Is Agiloft harder to implement than Ironclad?

Generally yes, because Agiloft's core selling point is deep no-code configurability rather than an out-of-the-box workflow. G2 reviewers give Agiloft a strong 4.6 out of 5 rating and consistently praise its customization and reporting, but implementation timelines commonly run 8 to 12 weeks for simple deployments and 6 months or longer for enterprise configurations with heavy customization. Ironclad and LinkSquares are generally regarded as faster to stand up for standard workflows. Agiloft tends to pay off most for legal, procurement, and finance teams with complex, non-standard approval logic and dedicated administrative headcount to configure and maintain it.

Can Spellbook replace a full CLM platform like Ironclad?

Not entirely. Spellbook is a Word-native AI drafting and redlining tool, not a repository or e-signature platform, so it has no central contract database, no signature workflow, and no post-signature obligation tracking the way Ironclad, DocuSign CLM, or LinkSquares do. What it does well, per its own October 2025 Series B announcement, is clause-level review, drafting, and playbook-based redlining used by roughly 4,000 law firms and in-house teams. Legal teams whose CLM usage is mostly reviewing NDAs and vendor agreements sometimes replace that portion of a CLM subscription with Spellbook, but teams needing a searchable repository and renewal tracking still need a full CLM alongside it.

How does LinkSquares pricing compare to Ironclad?

Neither company publishes list pricing, so direct comparison requires a quote from each vendor, but LinkSquares is generally positioned as a mid-market-friendly alternative to Ironclad's more enterprise-oriented pricing. LinkSquares raised $100 million in Series C funding led by G Squared in April 2022 at an $800 million valuation, at which point it reported roughly 550 customers, including DraftKings and Wayfair, and had crossed $20 million in annual recurring revenue. Reviewers frequently cite its more approachable interface and shorter learning curve compared to Ironclad, along with a strong post-signature analytics and obligation-tracking layer.

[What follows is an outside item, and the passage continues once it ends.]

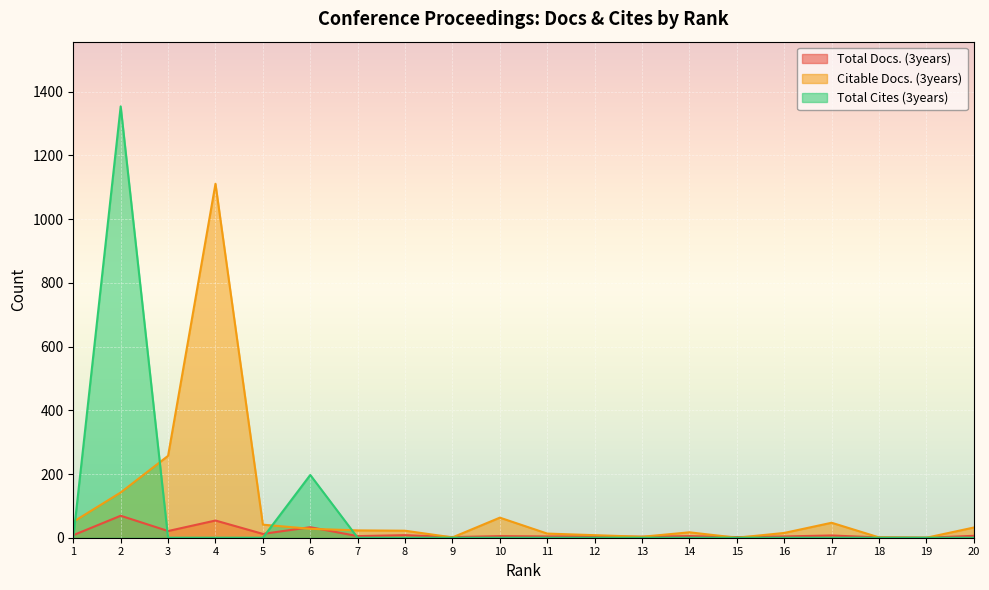

How many categories are shown in the chart?

20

Which Ironclad alternative fits a Salesforce-native sales and legal team?

Conga is the strongest fit for organizations built around Salesforce. Conga's roots trace to Salesforce's earliest AppExchange partners, and the company took its current form in 2020 when Thoma Bravo-backed Apttus acquired Conga for a reported $715 million and kept the Conga name, combining CPQ, quote-to-cash, and CLM into one Salesforce-rooted suite serving more than 10,000 enterprise and mid-market customers. Conga has since expanded so its CLM no longer strictly requires Salesforce as the backing infrastructure, but for teams that already run their commercial process inside Salesforce, its native data model still reduces integration work that Ironclad, DocuSign CLM, or LinkSquares would otherwise require.

What is Icertis best known for compared to Ironclad?

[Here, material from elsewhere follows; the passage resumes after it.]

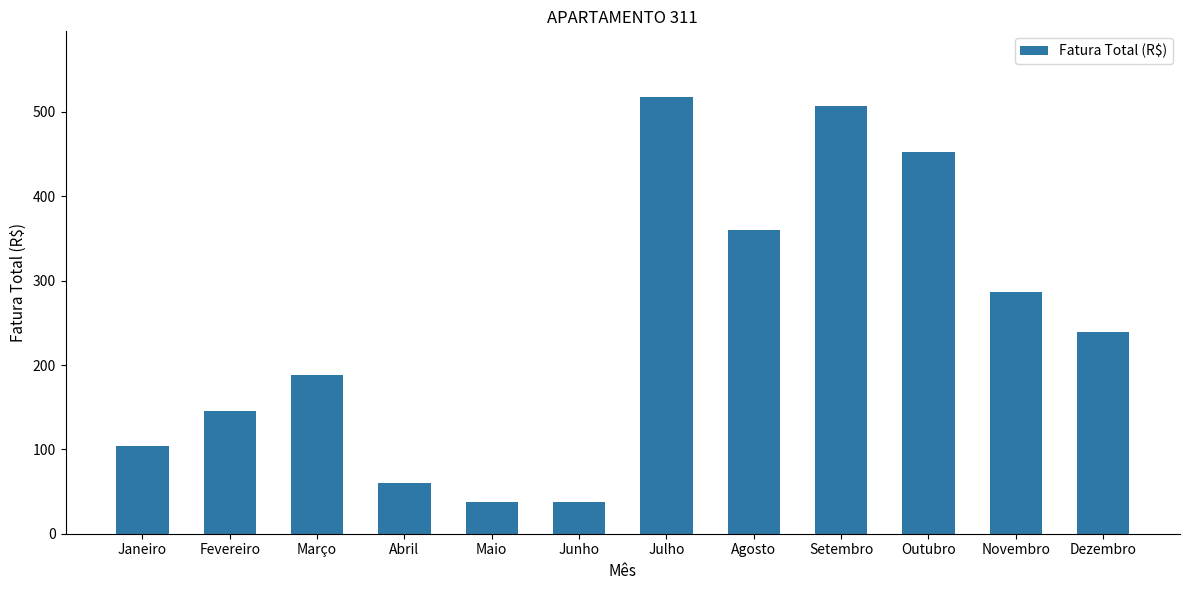

How many series are shown in this chart?

1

Icertis is generally positioned above Ironclad for the largest, most regulated enterprises. It first reached unicorn status in 2019 after a $115 million Series E round led by Greycroft and PremjiInvest, and it has built deep go-to-market partnerships with Microsoft and SAP, running natively on Azure and being co-sold by both companies' enterprise sales teams. Customers cited by the company include Microsoft, Airbus, 3M, and Sanofi, and its platform is used to manage millions of contracts across dozens of countries. Ironclad is generally viewed as faster to deploy and more design-forward for mid-market and growth-stage legal teams, while Icertis leans toward large, compliance-heavy, multinational contract volumes.